Além disso, a incerteza sobre o fluxo de exportações pode resultar em maior oferta no mercado interno, limitando eventuais altas de preços.

Energia e Custos de Produção Voltam ao Radar

A escalada dos preços de energia, influenciada pelo cenário geopolítico, também impacta o setor. O aumento do petróleo tende a pressionar custos ao longo da cadeia produtiva, incluindo logística e insumos.

Com isso, o espaço para novas quedas nos custos de ração se torna mais restrito, enquanto o comportamento da safra de milho safrinha segue como fator decisivo para a formação dos custos nos próximos meses.

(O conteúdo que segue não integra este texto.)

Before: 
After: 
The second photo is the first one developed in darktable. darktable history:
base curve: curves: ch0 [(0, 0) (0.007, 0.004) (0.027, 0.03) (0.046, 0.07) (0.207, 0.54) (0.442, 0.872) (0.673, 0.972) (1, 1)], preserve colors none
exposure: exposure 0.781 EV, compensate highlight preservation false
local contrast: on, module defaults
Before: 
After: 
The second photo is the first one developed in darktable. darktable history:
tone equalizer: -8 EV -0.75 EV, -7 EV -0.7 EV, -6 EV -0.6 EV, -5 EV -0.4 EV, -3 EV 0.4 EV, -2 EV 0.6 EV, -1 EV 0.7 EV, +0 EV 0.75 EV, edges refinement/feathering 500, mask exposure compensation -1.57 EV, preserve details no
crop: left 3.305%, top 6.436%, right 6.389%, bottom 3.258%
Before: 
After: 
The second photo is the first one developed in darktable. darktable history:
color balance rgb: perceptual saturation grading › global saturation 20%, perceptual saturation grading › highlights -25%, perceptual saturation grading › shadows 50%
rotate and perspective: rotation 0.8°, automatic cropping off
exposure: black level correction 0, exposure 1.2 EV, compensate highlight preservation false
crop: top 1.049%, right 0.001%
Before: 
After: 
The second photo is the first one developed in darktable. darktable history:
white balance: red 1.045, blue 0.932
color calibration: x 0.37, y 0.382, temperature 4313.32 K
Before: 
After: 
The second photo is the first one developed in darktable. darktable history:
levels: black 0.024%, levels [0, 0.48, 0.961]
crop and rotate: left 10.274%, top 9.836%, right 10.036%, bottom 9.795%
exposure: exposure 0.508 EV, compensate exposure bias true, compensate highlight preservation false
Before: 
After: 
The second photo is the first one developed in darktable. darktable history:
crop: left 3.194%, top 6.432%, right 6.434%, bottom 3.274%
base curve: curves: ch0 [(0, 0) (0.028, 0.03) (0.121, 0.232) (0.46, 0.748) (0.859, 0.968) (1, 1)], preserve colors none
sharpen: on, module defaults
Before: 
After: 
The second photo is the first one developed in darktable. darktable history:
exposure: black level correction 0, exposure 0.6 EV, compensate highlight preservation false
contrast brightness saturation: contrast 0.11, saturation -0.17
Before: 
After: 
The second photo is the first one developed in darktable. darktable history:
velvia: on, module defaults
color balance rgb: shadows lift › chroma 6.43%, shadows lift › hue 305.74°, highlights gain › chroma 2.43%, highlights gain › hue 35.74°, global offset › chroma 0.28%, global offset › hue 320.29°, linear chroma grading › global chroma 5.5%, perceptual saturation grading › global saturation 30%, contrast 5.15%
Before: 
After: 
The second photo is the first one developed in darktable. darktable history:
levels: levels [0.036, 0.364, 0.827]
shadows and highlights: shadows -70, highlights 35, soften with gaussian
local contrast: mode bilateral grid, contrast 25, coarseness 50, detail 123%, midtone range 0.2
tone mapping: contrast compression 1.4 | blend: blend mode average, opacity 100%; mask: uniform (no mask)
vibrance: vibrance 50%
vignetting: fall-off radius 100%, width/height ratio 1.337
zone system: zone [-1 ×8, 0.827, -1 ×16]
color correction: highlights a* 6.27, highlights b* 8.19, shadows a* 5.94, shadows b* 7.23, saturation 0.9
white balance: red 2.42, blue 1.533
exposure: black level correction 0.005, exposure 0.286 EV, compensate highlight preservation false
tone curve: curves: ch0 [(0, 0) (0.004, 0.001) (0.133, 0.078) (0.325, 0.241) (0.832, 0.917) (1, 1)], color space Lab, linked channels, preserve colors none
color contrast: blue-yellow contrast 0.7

Perspectivas: Cautela Diante de Incertezas

O cenário projetado para a avicultura brasileira indica continuidade de volatilidade, com margens pressionadas e elevada dependência do mercado externo.

Entre os principais pontos de atenção estão:

  • Evolução dos conflitos no Oriente Médio e impactos logísticos;
  • Comportamento dos custos de ração, especialmente milho e soja;
  • Ritmo de crescimento da oferta interna;
  • Desempenho das exportações e variação cambial.

Diante desse contexto, o setor deve seguir operando com cautela, monitorando fatores externos e internos que influenciam diretamente a rentabilidade da produção.